Data excerpts:
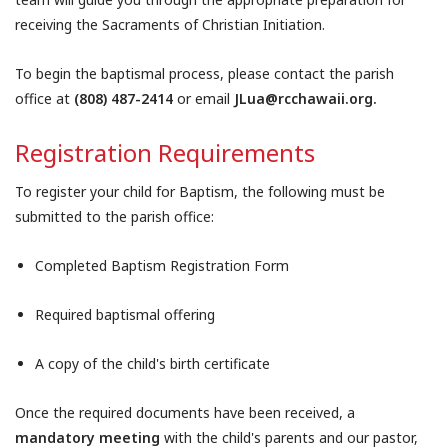
receiving the Sacraments of Christian Initiation.
To begin the baptismal process, please contact the parish
office at
(808) 487-2414
or email
JLua@rcchawaii.org.
Registration Requirements
To register your child for Baptism, the following must be
submitted to the parish office:
Completed Baptism Registration Form
Required baptismal offering
A copy of the child's birth certificate
Once the required documents have been received, a
mandatory meeting
with the child's parents and our pastor,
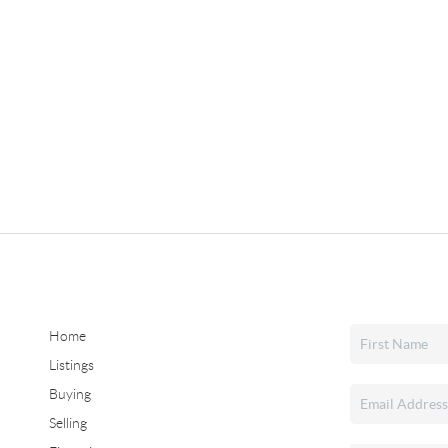
Home
Listings
Buying
Selling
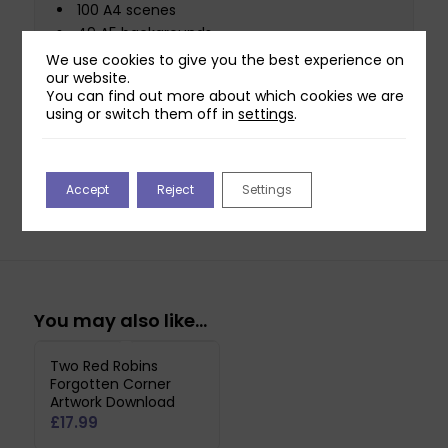
100 A4 scenes
49 A5 backgrounds
50 A5 scenes
We use cookies to give you the best experience on
our website.
48 Coloured paper designs
You can find out more about which cookies we are
23 Reflection images
using or switch them off in
settings
.
108 Sentiment sheets
This USB contains designs in PDF format for
quick printing.
Accept
Reject
Settings
You may also like…
Two Red Robins
Forgotten Corner
Artwork Download
£
17.99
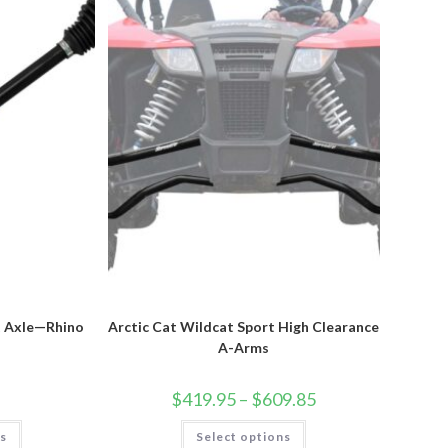
chosen
on
the
product
page
t Axle—Rhino
Arctic Cat Wildcat Sport High Clearance
A-Arms
Price
$
419.95
–
$
609.85
range:
$419.95
This
This
ns
Select options
through
product
product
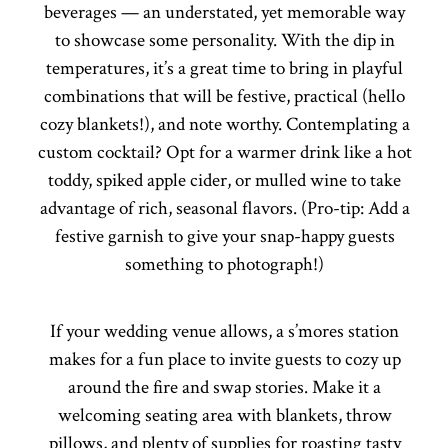
beverages — an understated, yet memorable way
to showcase some personality. With the dip in
temperatures, it’s a great time to bring in playful
combinations that will be festive, practical (hello
cozy blankets!), and note worthy. Contemplating a
custom cocktail? Opt for a warmer drink like a hot
toddy, spiked apple cider, or mulled wine to take
advantage of rich, seasonal flavors. (Pro-tip: Add a
festive garnish to give your snap-happy guests
something to photograph!)
If your wedding venue allows, a s’mores station
makes for a fun place to invite guests to cozy up
around the fire and swap stories. Make it a
welcoming seating area with blankets, throw
pillows, and plenty of supplies for roasting tasty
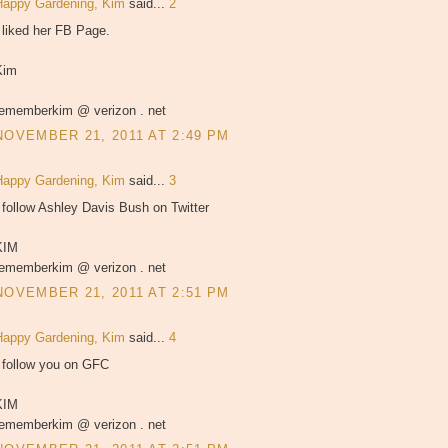
Happy Gardening, Kim
said...
2
 liked her FB Page.
Kim
rememberkim @ verizon . net
NOVEMBER 21, 2011 AT 2:49 PM
Happy Gardening, Kim
said...
3
 follow Ashley Davis Bush on Twitter
KIM
rememberkim @ verizon . net
NOVEMBER 21, 2011 AT 2:51 PM
Happy Gardening, Kim
said...
4
I follow you on GFC
KIM
rememberkim @ verizon . net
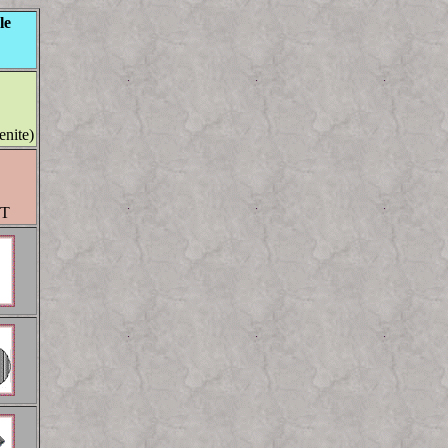
le
enite)
MT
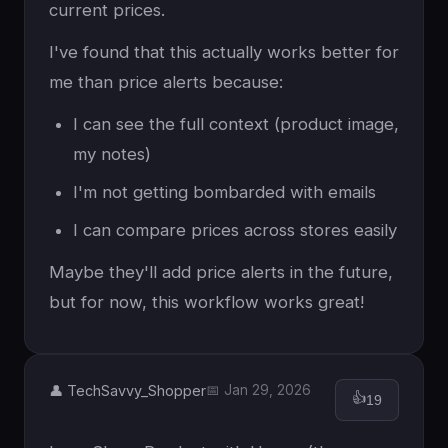
current prices.
I've found that this actually works better for
me than price alerts because:
I can see the full context (product image,
my notes)
I'm not getting bombarded with emails
I can compare prices across stores easily
Maybe they'll add price alerts in the future,
but for now, this workflow works great!
👤 TechSavvy_Shopper
📅 Jan 29, 2026
👍
19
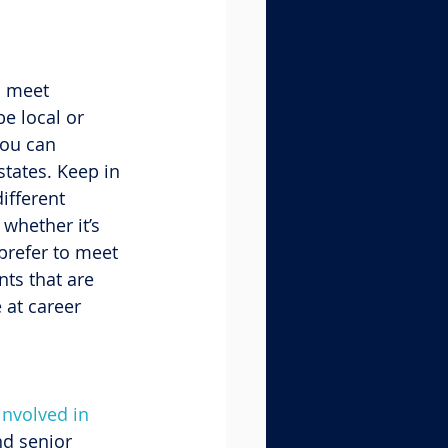
o meet 
e local or 
ou can 
states. Keep in 
ifferent 
whether it’s 
prefer to meet 
ts that are 
 at career 
involved in 
nd senior 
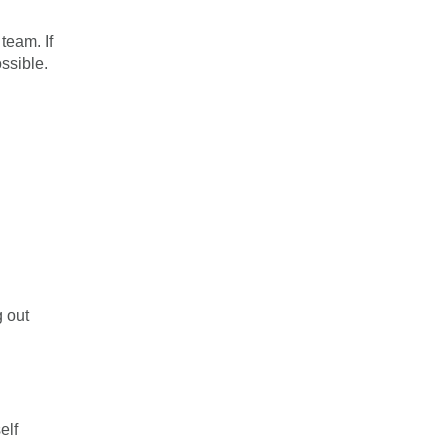
team. If
ssible.
g out
elf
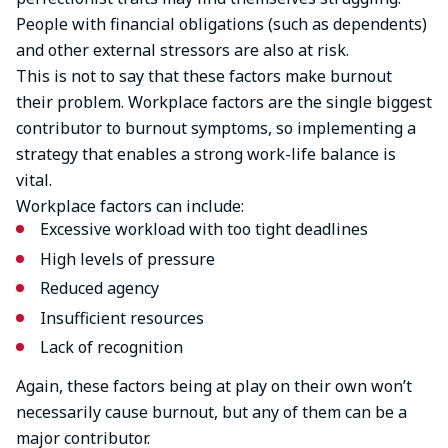
People with financial obligations (such as dependents)
and other external stressors are also at risk.
This is not to say that these factors make burnout
their problem. Workplace factors are the single biggest
contributor to burnout symptoms, so implementing a
strategy that enables a strong work-life balance is
vital.
Workplace factors can include:
Excessive workload with too tight deadlines
High levels of pressure
Reduced agency
Insufficient resources
Lack of recognition
Again, these factors being at play on their own won’t
necessarily cause burnout, but any of them can be a
major contributor.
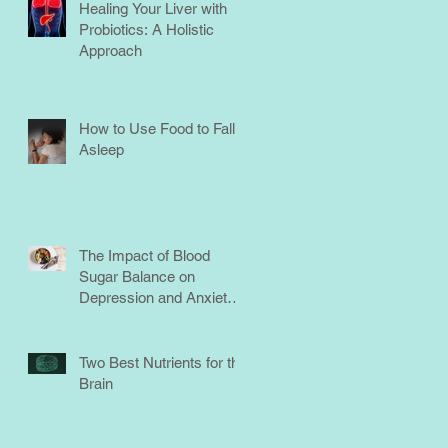
Healing Your Liver with
Probiotics: A Holistic
Approach
How to Use Food to Fall
Asleep
The Impact of Blood
Sugar Balance on
Depression and Anxiety:
What You Need to Know
Two Best Nutrients for the
Brain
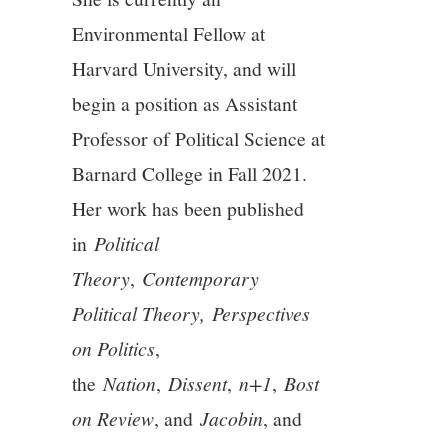
Environmental Fellow at
12/13
Harvard University, and will
13/13
begin a position as Assistant
Professor of Political Science at
Barnard College in Fall 2021.
Her work has been published
in
Political
Theory
,
Contemporary
Political Theory,
Perspectives
on Politics
,
the
Nation
,
Dissent
,
n+1
,
Bost
on Review
, and
Jacobin
, and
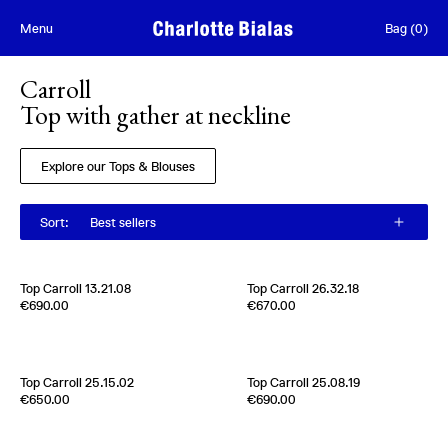
Skip to content
Menu
Bag
(
0
)
Carroll
Top with gather at neckline
Explore our Tops & Blouses
Sort
:
Best sellers
[
Sold out
]
Top Carroll 13.21.08
Top Carroll 26.32.18
Edition of
2
Edition of
4
€690.00
€670.00
100% Silk Pongee
100% Silk Jacquard
Usa
1960s
Switzerland
1970s
[
Sold out
]
Top Carroll 25.15.02
Top Carroll 25.08.19
Edition of
3
Edition of
2
€650.00
€690.00
100 % Silk Crepe de chine
100% Silk Crèpe de Chine
Usa
1980s
Belgium
2000s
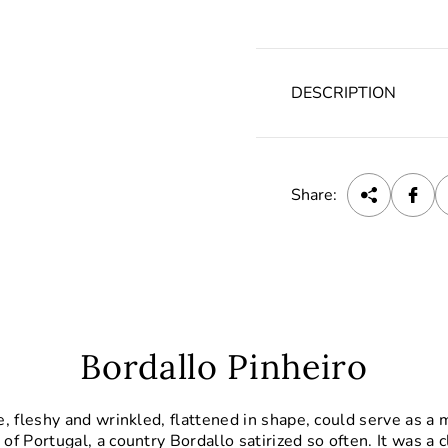
DESCRIPTION
Share:
Bordallo Pinheiro
, fleshy and wrinkled, flattened in shape, could serve as a 
y of Portugal, a country Bordallo satirized so often. It was a 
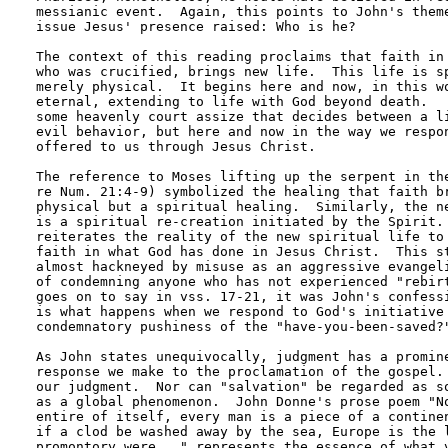
messianic event.  Again, this points to John's theme
issue Jesus' presence raised: Who is he?

The context of this reading proclaims that faith in 
who was crucified, brings new life.  This life is sp
merely physical.  It begins here and now, in this wo
eternal, extending to life with God beyond death.   
some heavenly court assize that decides between a li
evil behavior, but here and now in the way we respon
offered to us through Jesus Christ.  

The reference to Moses lifting up the serpent in the
re Num. 21:4-9) symbolized the healing that faith br
physical but a spiritual healing.  Similarly, the ne
is a spiritual re-creation initiated by the Spirit. 
reiterates the reality of the new spiritual life to 
faith in what God has done in Jesus Christ.  This st
almost hackneyed by misuse as an aggressive evangeli
of condemning anyone who has not experienced "rebirt
goes on to say in vss. 17-21, it was John's confessi
is what happens when we respond to God's initiative 
condemnatory pushiness of the "have-you-been-saved?"
As John states unequivocally, judgment has a promine
response we make to the proclamation of the gospel. 
our judgment.  Nor can "salvation" be regarded as so
as a global phenomenon.  John Donne's prose poem "No
entire of itself, every man is a piece of a continen
if a clod be washed away by the sea, Europe is the l
promontory were..." represents the essence of what v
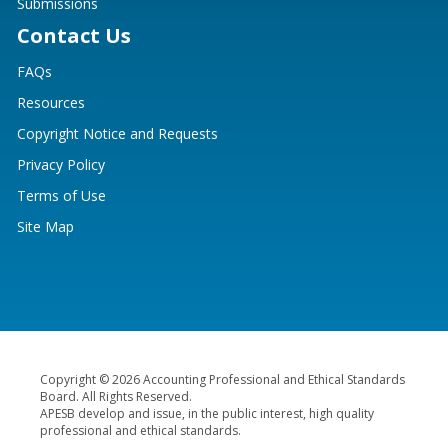
Submissions
Contact Us
FAQs
Resources
Copyright Notice and Requests
Privacy Policy
Terms of Use
Site Map
Copyright © 2026 Accounting Professional and Ethical Standards
Board. All Rights Reserved.
APESB develop and issue, in the public interest, high quality
professional and ethical standards.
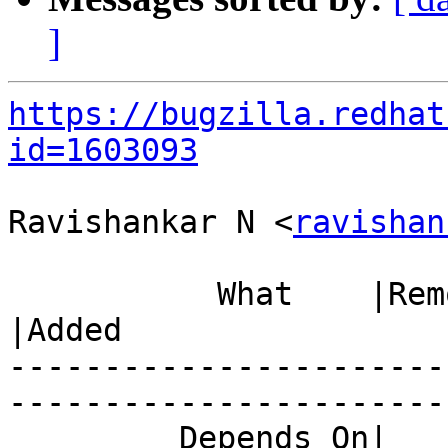
]
https://bugzilla.redhat
id=1603093
Ravishankar N <
ravishan
           What    |Removed                     
|Added

-----------------------
------------------------
         Depends On|                            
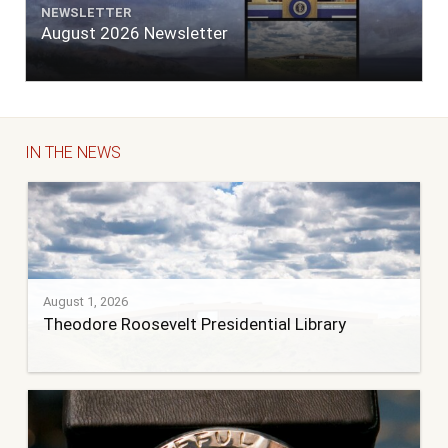
NEWSLETTER
August 2026 Newsletter
IN THE NEWS
August 1, 2026
Theodore Roosevelt Presidential Library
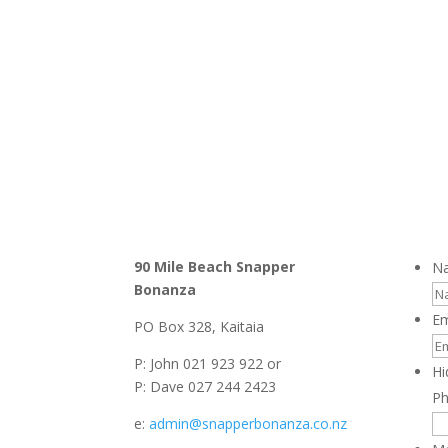
90 Mile Beach Snapper
N
Bonanza
Em
PO Box 328, Kaitaia
P: John 021 923 922 or
Hi
P: Dave 027 244 2423
P
e:
admin@snapperbonanza.co.nz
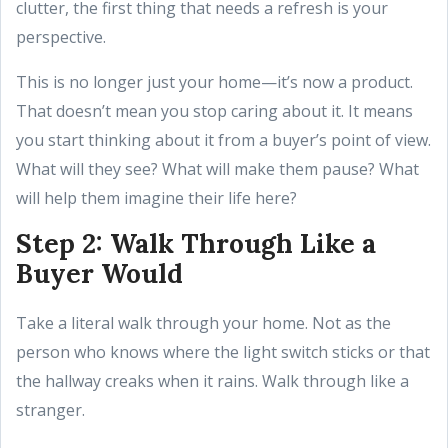
clutter, the first thing that needs a refresh is your
perspective.
This is no longer just your home—it’s now a product.
That doesn’t mean you stop caring about it. It means
you start thinking about it from a buyer’s point of view.
What will they see? What will make them pause? What
will help them imagine their life here?
Step 2: Walk Through Like a
Buyer Would
Take a literal walk through your home. Not as the
person who knows where the light switch sticks or that
the hallway creaks when it rains. Walk through like a
stranger.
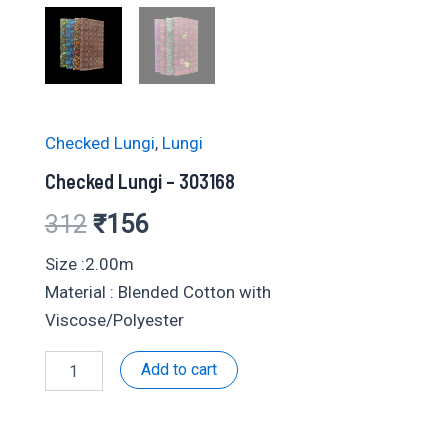
Checked Lungi
,
Lungi
Checked Lungi – 303168
Original
Current
312
₹
156
price
price
Size :2.00m
Material : Blended Cotton with
was:
is:
Viscose/Polyester
₹312.
₹156.
Checked
Add to cart
Lungi
-
303168
quantity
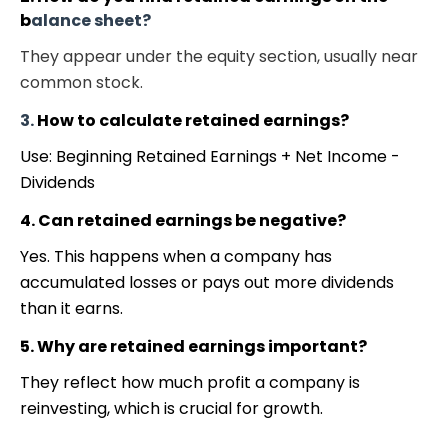
b
alance sheet?
They appear under the equity section, usually near
common stock.
3.
How to calculate retained earnings?
Use: Beginning Retained Earnings + Net Income -
Dividends
4. Can retained earnings be negative?
Yes. This happens when a company has
accumulated losses or pays out more dividends
than it earns.
5. Why are retained earnings important?
They reflect how much profit a company is
reinvesting, which is crucial for growth.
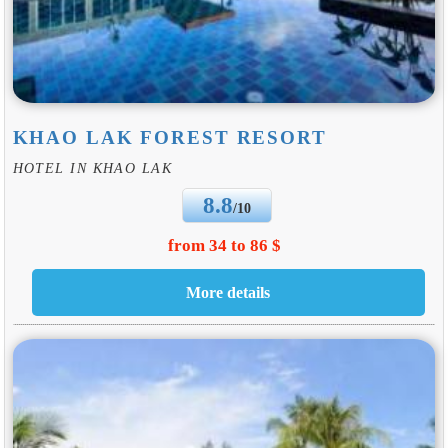
KHAO LAK FOREST RESORT
HOTEL IN KHAO LAK
8.8
/10
from 34 to 86 $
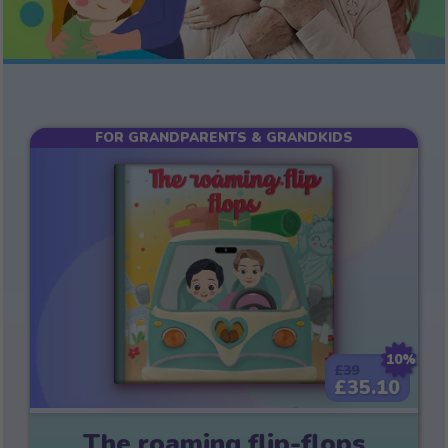
FOR GRANDPARENTS & GRANDKIDS
10%
£39
£35.10
The roaming flip-flops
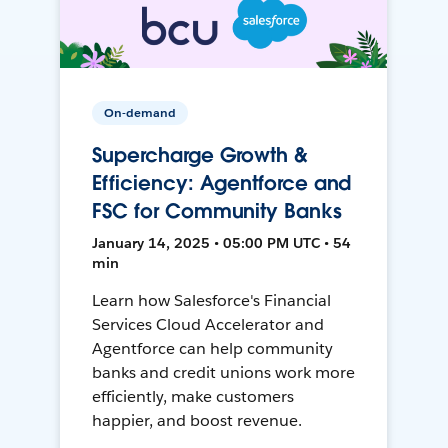
On-demand
Supercharge Growth &
Efficiency: Agentforce and
FSC for Community Banks
January 14, 2025 • 05:00 PM UTC • 54
min
Learn how Salesforce's Financial
Services Cloud Accelerator and
Agentforce can help community
banks and credit unions work more
efficiently, make customers
happier, and boost revenue.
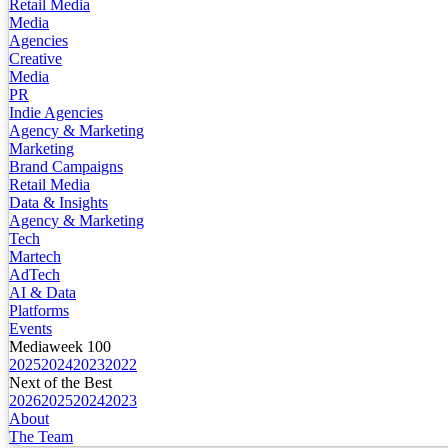
Retail Media
Media
Agencies
Creative
Media
PR
Indie Agencies
Agency & Marketing
Marketing
Brand Campaigns
Retail Media
Data & Insights
Agency & Marketing
Tech
Martech
AdTech
AI & Data
Platforms
Events
Mediaweek 100
2025
2024
2023
2022
Next of the Best
2026
2025
2024
2023
About
The Team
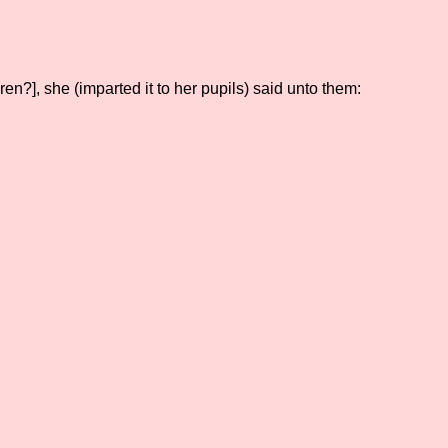
en?], she (imparted it to her pupils) said unto them:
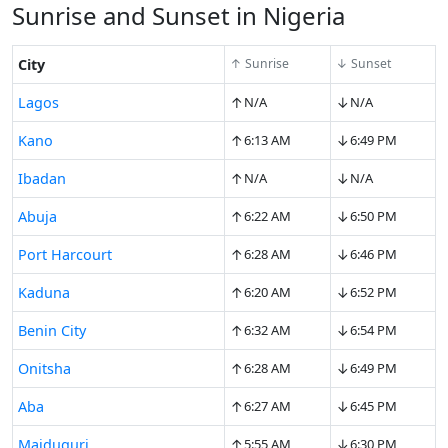
Sunrise and Sunset in Nigeria
City
↑ Sunrise
↓ Sunset
↑
↓
Lagos
N/A
N/A
↑
↓
Kano
6:13 AM
6:49 PM
↑
↓
Ibadan
N/A
N/A
↑
↓
Abuja
6:22 AM
6:50 PM
↑
↓
Port Harcourt
6:28 AM
6:46 PM
↑
↓
Kaduna
6:20 AM
6:52 PM
↑
↓
Benin City
6:32 AM
6:54 PM
↑
↓
Onitsha
6:28 AM
6:49 PM
↑
↓
Aba
6:27 AM
6:45 PM
↑
↓
Maiduguri
5:55 AM
6:30 PM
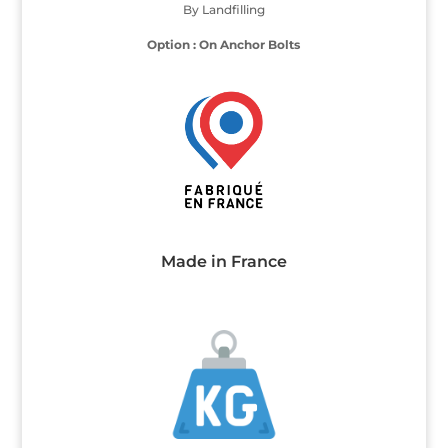
By Landfilling
Option : On Anchor Bolts
Made in France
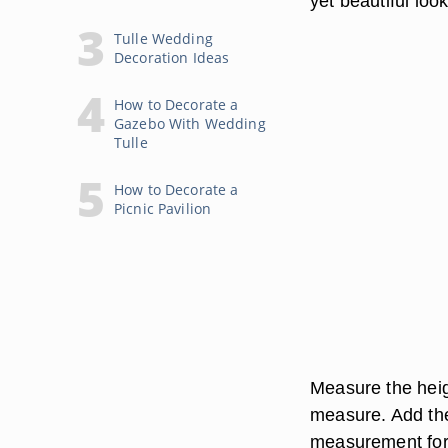
yet beautiful look
Tulle Wedding
Decoration Ideas
How to Decorate a
Gazebo With Wedding
Tulle
How to Decorate a
Picnic Pavilion
Measure the heig
measure. Add the
measurement for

• [TASK ITEM] In the entries above, edit the part that opens with the line containing "to John's theme" and closes with the line containing "issue Jesus' presence raised: Who is he?" so that "theme" becomes "focus". Leave every other word as it stands.

• [RESPONSE BELOW]
messianic event.  Again, this points to John's focus
issue Jesus' presence raised: Who is he?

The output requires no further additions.